Je n’ai pas lu les 150 pages de la loi sur la réforme de la rémunération des médecins et je n’ai pas l’intention de m’improviser expert. Je ne le suis pas. Ceux qui le sont ont déjà fait valoir leurs points et bien assez de chroniqueurs se sont aussi mis de la partie. Je connais un peu le système actuel de rémunération, basé principalement sur l’acte, mais je ne saurais expliquer toutes les subtilités de ce qui s’en vient. Sauf que je connais depuis un bail assez bien les principes de gestion d’équipes, dont l’art de la motivation, et là, le gouvernement a tout faux.

Les principes modernes du management sont clairs : la motivation ne naît pas de la contrainte, mais de la reconnaissance, de l’autonomie et du sens donné au travail. Or, la réforme québécoise, passée sous bâillon, fait exactement l’inverse. Elle réduit l’acte médical à une série de chiffres et d’objectifs, voire à un minutage et un système similaire à des pastilles de couleur, comme si soigner relevait d’une chaîne de montage. C’est ce que les oppositions ont qualifié de fast food.

Un médecin démotivé n’est pas seulement un professionnel moins productif : il est aussi un être humain fragilisé. La surcharge administrative, la pression des cibles et la peur des sanctions peuvent mener à l’épuisement professionnel, voire à la maladie. Dans un réseau déjà marqué par la pénurie de personnel et les listes d’attente interminables, Québec ajoute une couche de stress.

Et en imposant cette réforme, le gouvernement envoie un message clair : la performance prime sur la confiance. Mais peut-on réellement améliorer l’accès aux soins en démotivant ceux qui les prodiguent ? Les médecins ne sont pas des fonctionnaires interchangeables, ils sont au cœur du système, porteurs d’une expertise et d’une vocation qui ne se mesurent pas uniquement en statistiques.

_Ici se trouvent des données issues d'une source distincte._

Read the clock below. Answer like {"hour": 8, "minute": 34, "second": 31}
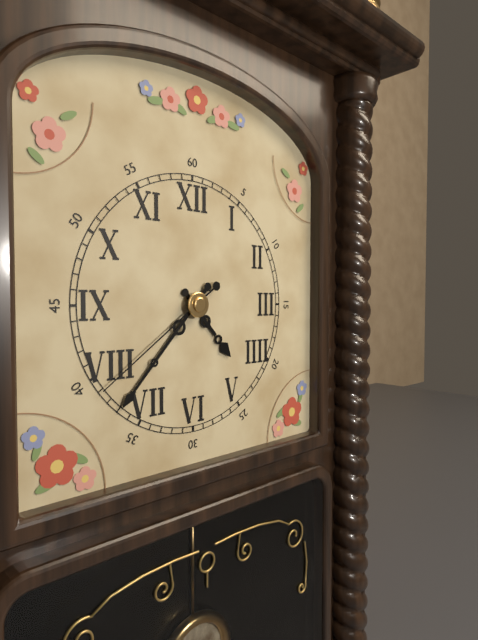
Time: {"hour": 4, "minute": 37, "second": 39}
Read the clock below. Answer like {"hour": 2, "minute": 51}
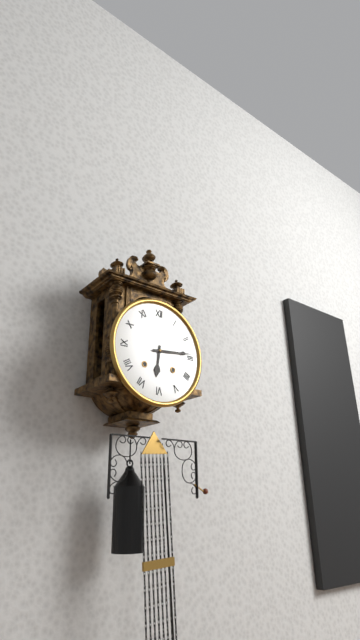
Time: {"hour": 6, "minute": 14}
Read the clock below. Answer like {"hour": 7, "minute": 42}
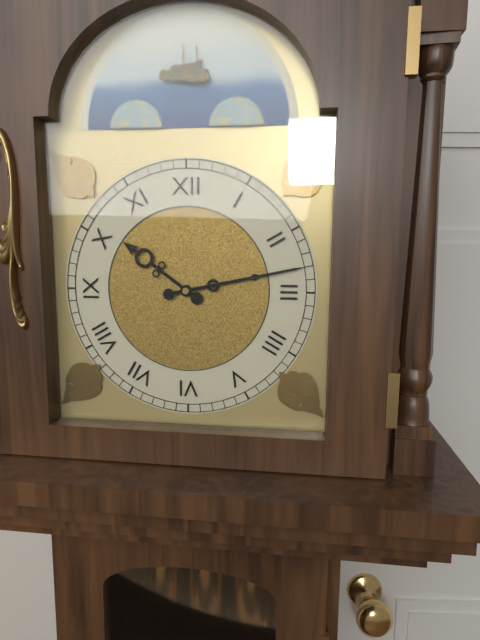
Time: {"hour": 10, "minute": 13}
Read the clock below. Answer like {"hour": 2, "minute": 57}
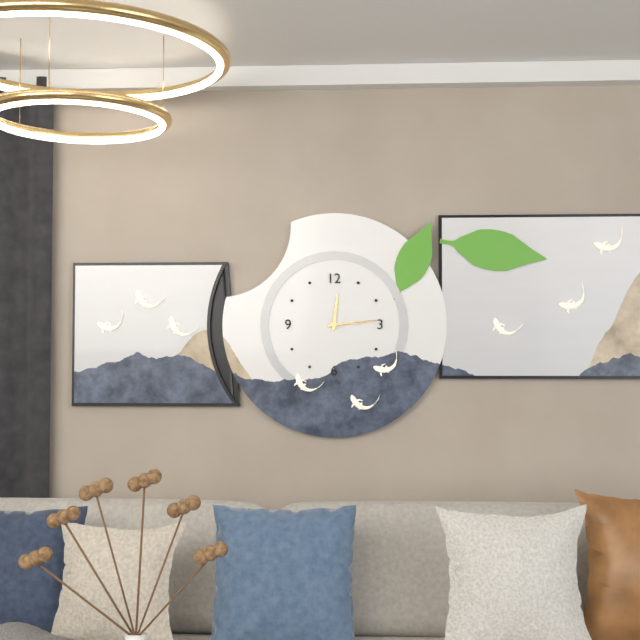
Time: {"hour": 12, "minute": 14}
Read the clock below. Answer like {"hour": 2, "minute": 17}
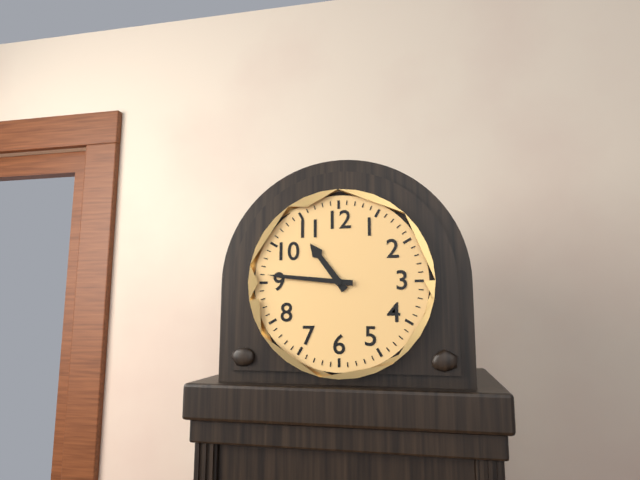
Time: {"hour": 10, "minute": 46}
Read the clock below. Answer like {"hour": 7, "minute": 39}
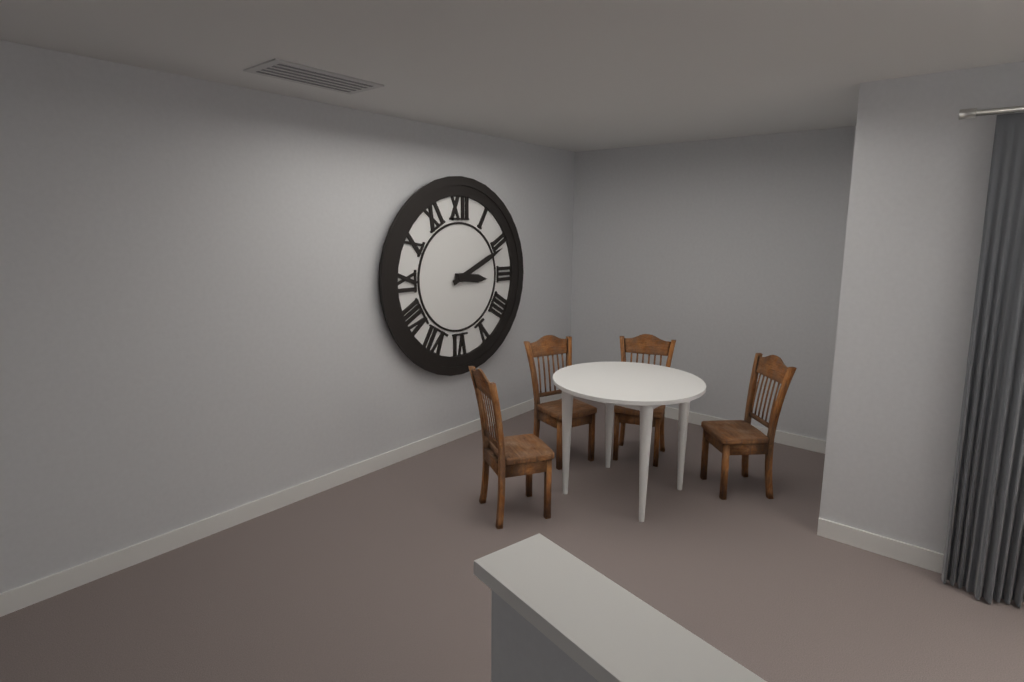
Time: {"hour": 3, "minute": 11}
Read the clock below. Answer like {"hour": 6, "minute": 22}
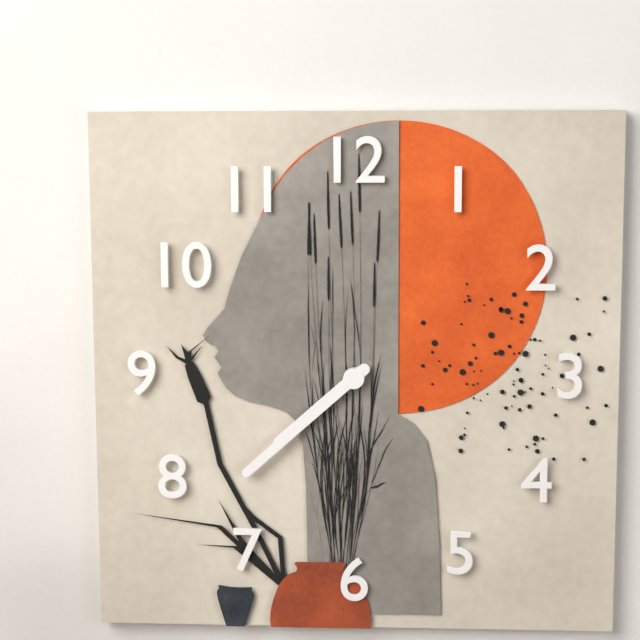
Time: {"hour": 7, "minute": 38}
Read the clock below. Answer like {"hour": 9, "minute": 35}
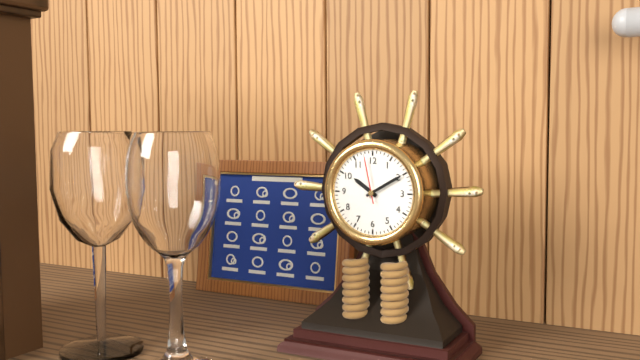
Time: {"hour": 10, "minute": 10}
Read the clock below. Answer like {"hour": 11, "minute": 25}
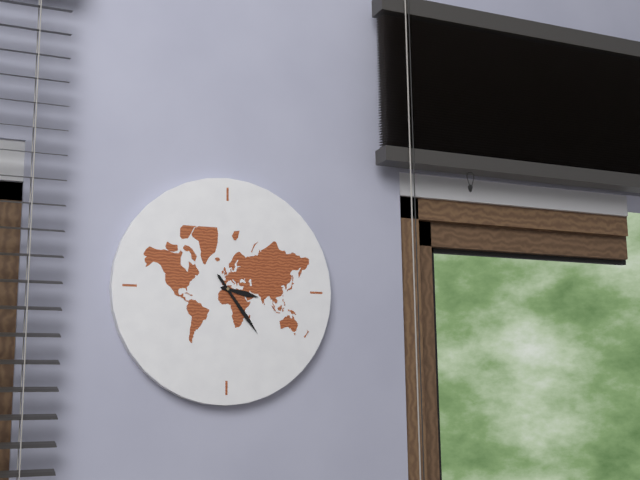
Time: {"hour": 3, "minute": 24}
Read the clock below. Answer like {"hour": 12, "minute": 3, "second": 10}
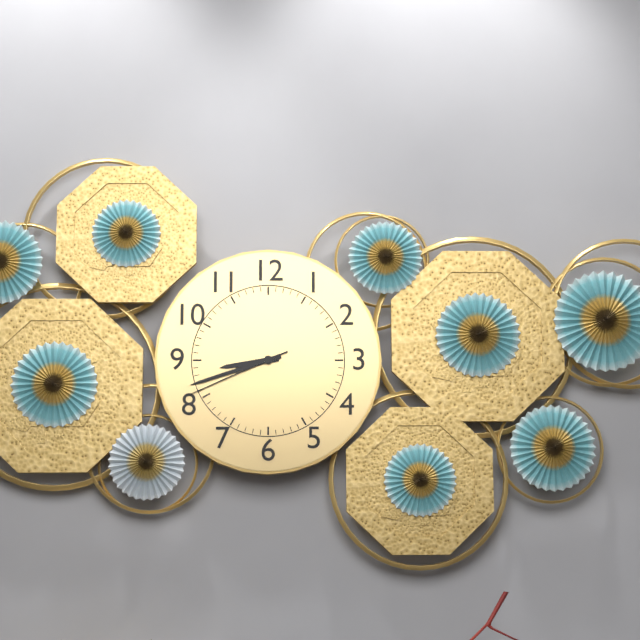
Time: {"hour": 8, "minute": 42, "second": 41}
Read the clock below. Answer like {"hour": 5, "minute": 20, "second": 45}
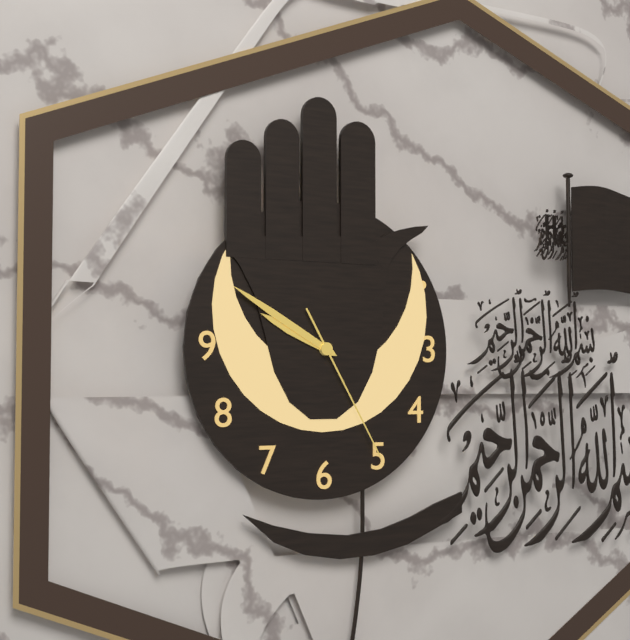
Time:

En ignorant les besoins psychologiques fondamentaux des professionnels – écoute, empathie, compréhension – le gouvernement prend le risque de créer un climat de défiance et de démoralisation.

La CAQ avait l’occasion de bâtir une réforme inspirée des meilleures pratiques de gestion moderne, fondée sur la collaboration, la reconnaissance et la valorisation du travail médical. Elle a choisi la voie de la contrainte et du bâillon. Le prix à payer pourrait être lourd : une profession démoralisée, des départs massifs, à la retraite et sous d’autres cieux. Car la défection n’est pas une menace sans conséquence. Plusieurs médecins ont déjà manifesté leur intérêt pour travailler ailleurs, notamment dans d’autres provinces canadiennes. Le danger est bien réel. Une fuite des talents affaiblirait encore davantage le réseau public, déjà fragilisé par le manque de ressources humaines. 

L’époque de la gestion à coup de tapes de règles a fait son temps et ne passe plus. On se doute que ce n’était pas leur intention, mais en agissant comme ils l’ont fait, messieurs Legault et Dubé ont agi en mononcles d’une époque révolue, en pères fouettards, ce qui ne les ramènera pas de sitôt dans les bonnes grâces des fédérations médicales. Quelqu’un a sans doute oublié de leur expliquer que les nouvelles générations de travailleurs ne réagissent plus à la cravache.

Le premier ministre a voulu récemment se présenter en Rocky, eh bien en ce moment il a plutôt l’air d’un boxeur dans l’arène entrain de cogner son propre soigneur.